Vermischtes
Newsroom

Presserat: Zwei Rügen für Berichte über Seilbahn-Absturz am Lago Maggiore

Bild.de erhielt zwei Rügen für Berichte über das einzige überlebende Kind des Seilbahnunglücks. Die Redaktion hatte unverpixelte Familienfotos gezeigt.

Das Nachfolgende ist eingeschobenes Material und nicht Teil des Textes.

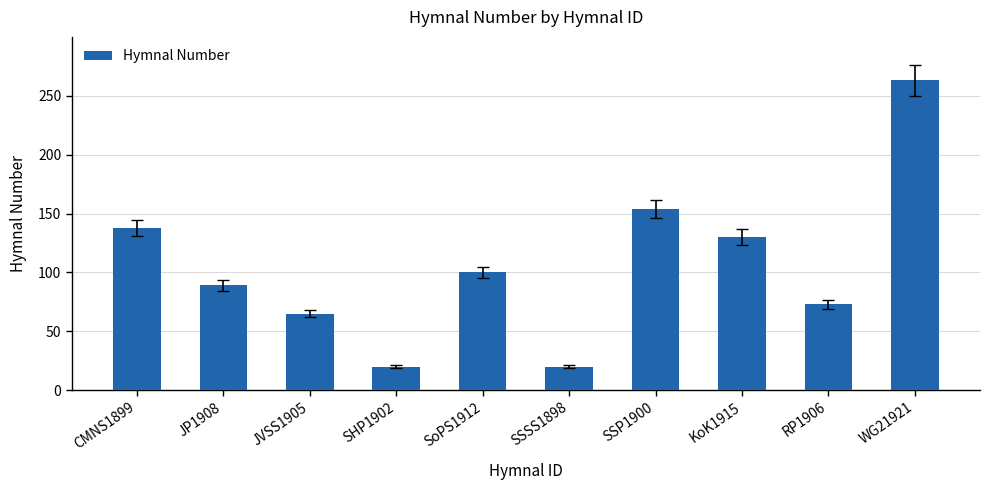

What is the difference between the values at WG21921 and SoPS1912?

163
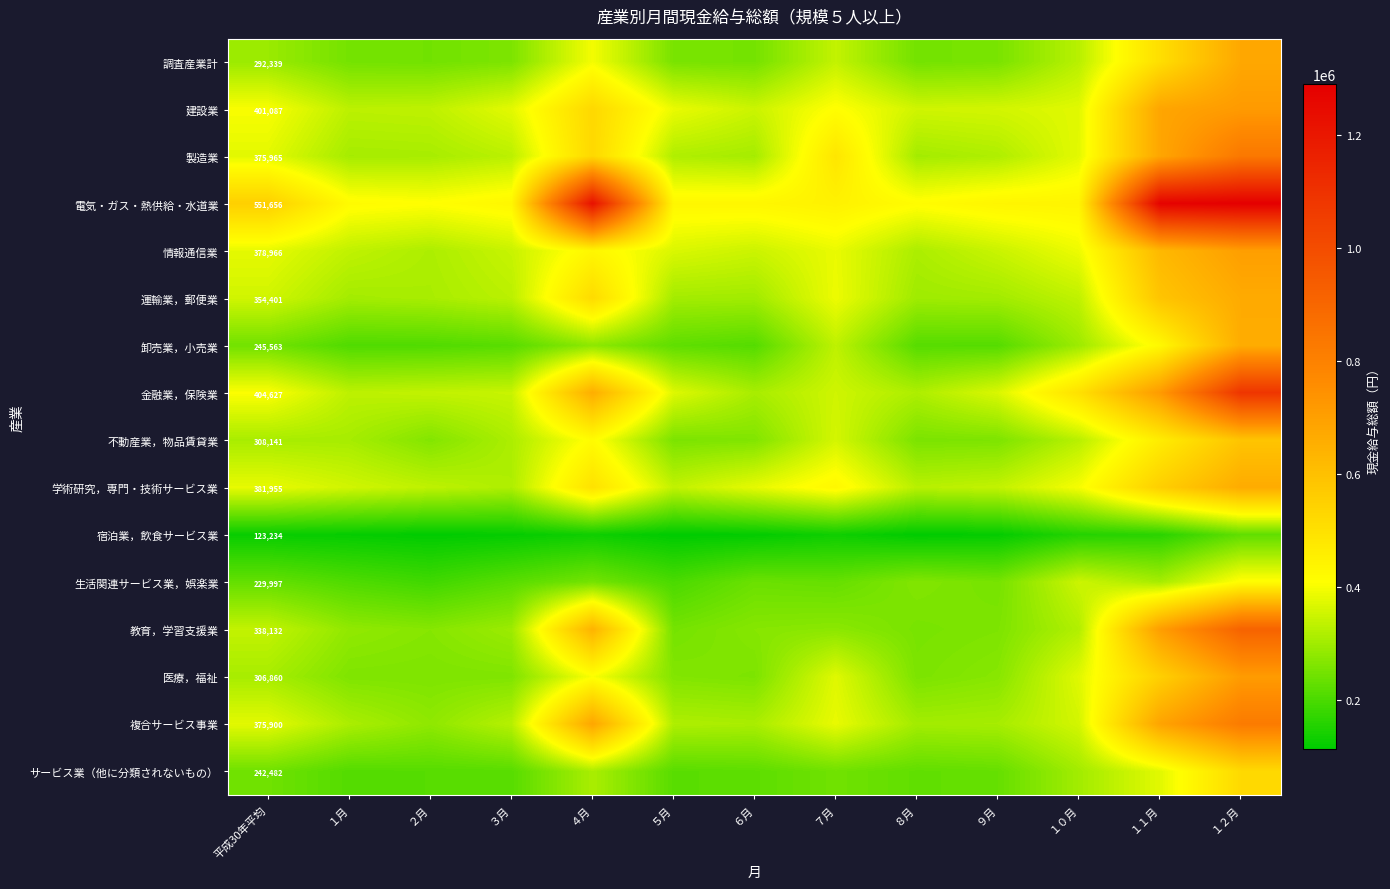

The value of 電気・ガス・熱供給・水道業 at 平成30年平均 is 551656. True or false?

True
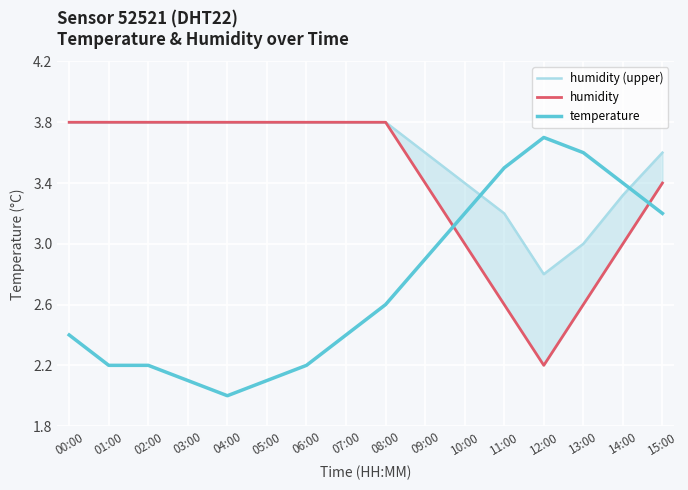

Is the value of temperature at 03:00 greater than the value of humidity (upper) at 05:00?

No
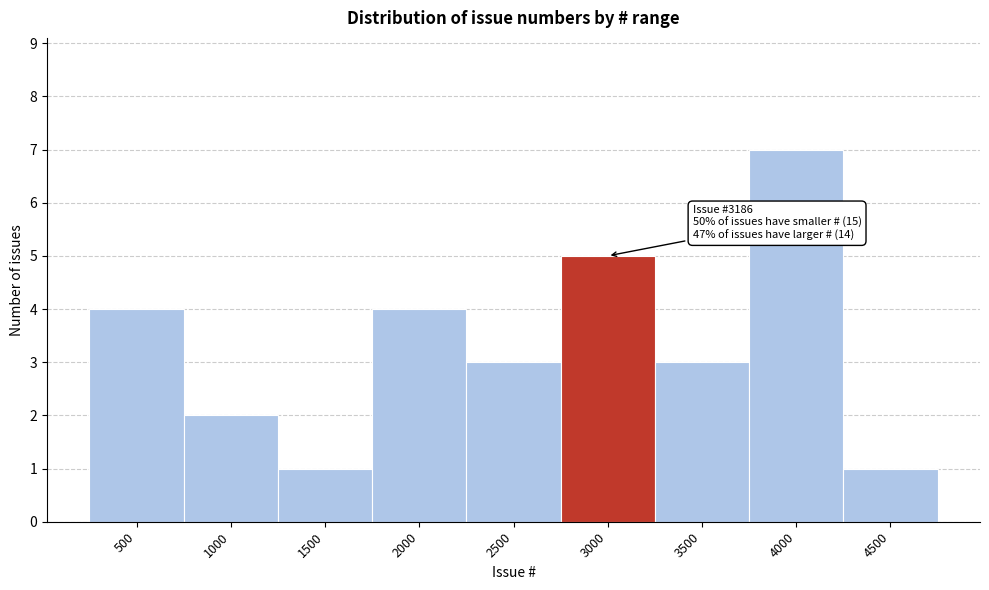

Reading left to right, list all the values displayed in this chart.

4	2	1	4	3	5	3	7	1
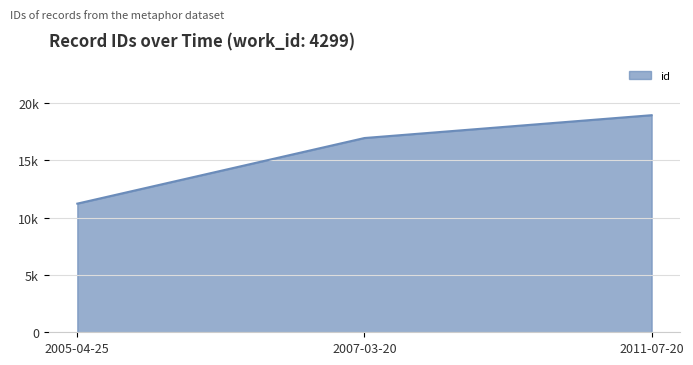

Reading left to right, list all the values displayed in this chart.

11228	16953	18946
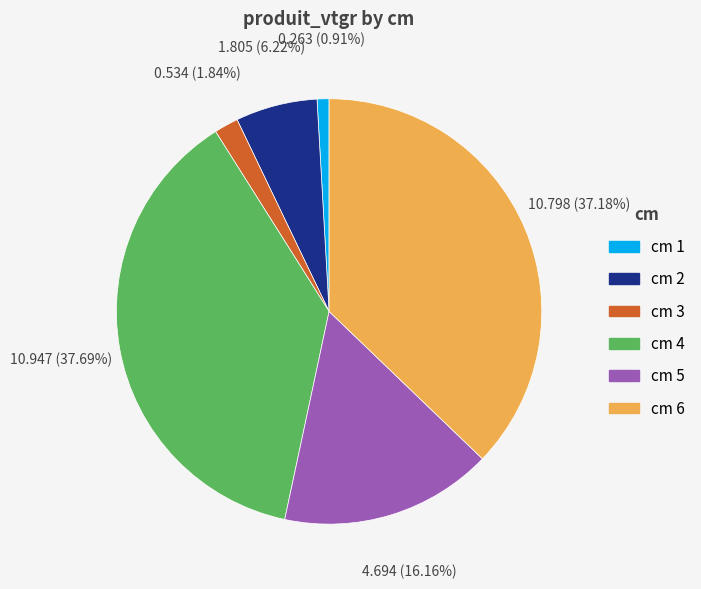

Is there any slice that represents more than half of the pie?

No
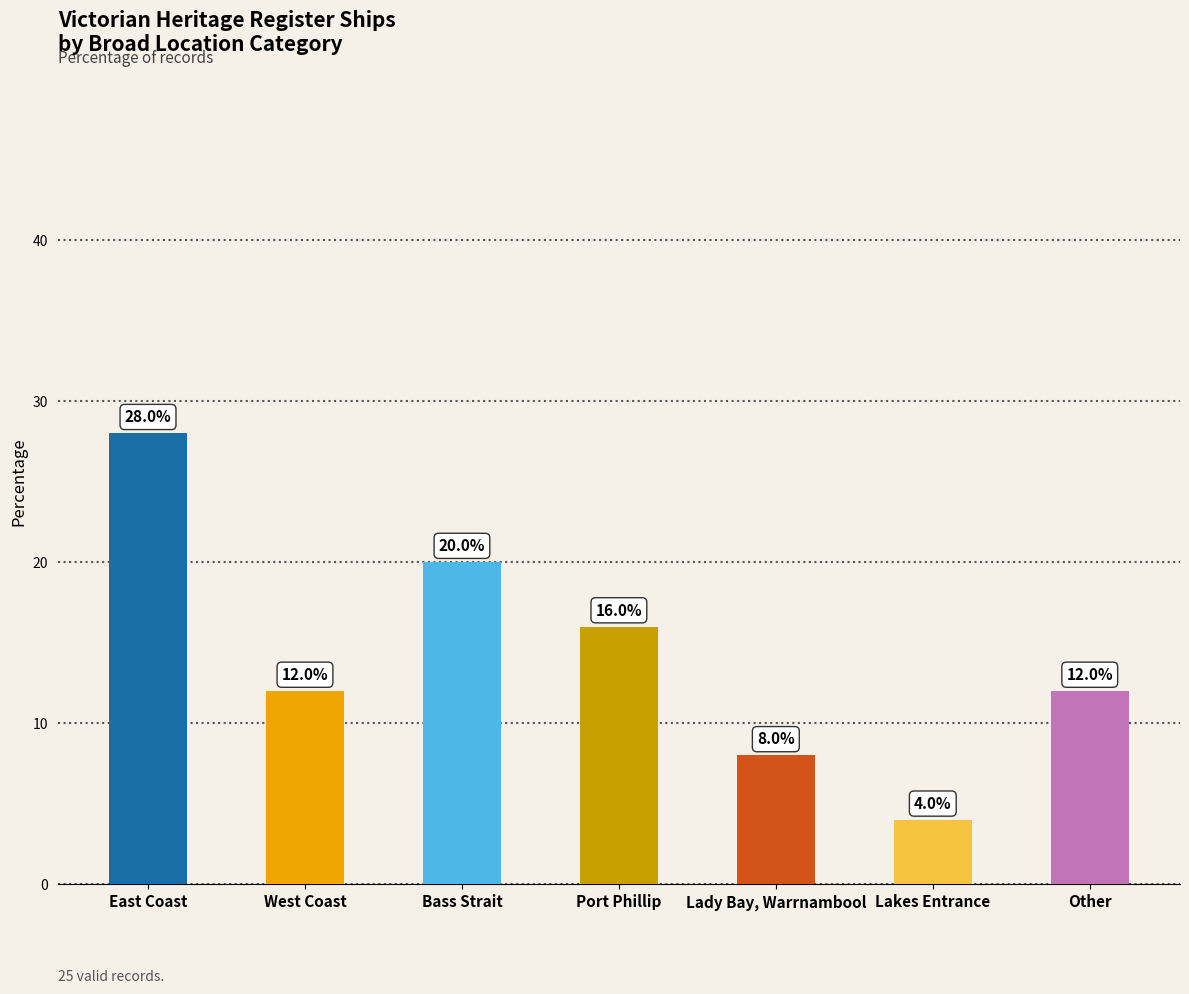

What is the greatest value displayed?

28.0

Berlin – Bild.de erhielt zwei Rügen für Berichte über das einzige überlebende Kind des Seilbahnunglücks am Lago Maggiore, bei dem an Pfingsten 14 Menschen gestorben waren. Die Redaktion hatte unverpixelte Familienfotos gezeigt, auf denen der überlebende Junge mit seinen ums Leben gekommenen Eltern und seinem Bruder zu sehen war. „Den Hinweis unter einigen Fotos, die Familie habe diese freigegeben, war für den Presserat kein hinreichendes Kriterium für deren Veröffentlichung. Losgelöst von einer möglichen Einwilligung von Angehörigen hätte die Redaktion die schützenswerten Interessen des Kindes und der verunglückten Familie beachten müssen. Die Redaktion verstieß damit gegen den Opferschutz nach Ziffer 8, Richtlinie 8.2 sowie gegen Richtlinie 8.3, wonach Kinder bei der Berichterstattung über Unglücke in der Regel nicht identifizierbar sein dürfen“, erklärt der Presserat.

 

In der Überschrift „Eitan (5) weiß noch nicht, dass seine Familie tot ist“ sah der Presserat zudem eine gegenüber dem Leid des Opfers und der Angehörigen respektlose Berichterstattung gemäß Ziffer 11, Richtlinie 11.3 des Pressekodex. Insgesamt bewertete er die Berichterstattung als Verstoß gegen die Würde des überlebenden Kindes nach Ziffer 1.

 

Eine zweite Rüge erhielten „Bild“ und bild.de für die Veröffentlichung eines Fotos, das den überlebenden Jungen wenige Minuten vor dem Absturz mit dessen Urgroßvater zeigte. Unter der Überschrift „Das letzte Foto aus der Todes-Gondel" sieht man die Betroffenen zwar nur mit dem Rücken zur Kamera, jedoch wird der damals Fünfjährige auf einem weiteren Foto im Artikel klar identifizierbar. Hier wurde der tragische Fall des überlebenden Kindes zur Illustrierung einer Katastrophe genutzt, rügte der Beschwerdeausschuss. Er sah hierin einen schweren Verstoß gegen den Opferschutz nach den Richtlinien 8.2 und 8.3 des Pressekodex.

 

Der Deutsche Presserat hat auf seinen Sitzungen vom 14. bis 16. September 13 Rügen ausgesprochen, davon überwiegend für Verletzungen des Opferschutzes und für Schleichwerbung. Insgesamt behandelt wurden 137 Beschwerdeakten, wovon 64 als begründet und 63 als unbegründet erachtet wurden. Zu den Maßnahmen zählen 13 öffentliche Rügen, 22 Missbilligungen und 20 Hinweise. 9 Beschwerden waren begründet, es wurde aber auf eine Maßnahme verzichtet, weil die Redaktion ihre Berichterstattung bereits korrigiert hatte. Bei zehn Fällen handelte es sich unter anderem um Wiederaufnahmeanträge beziehungsweise Einsprüche.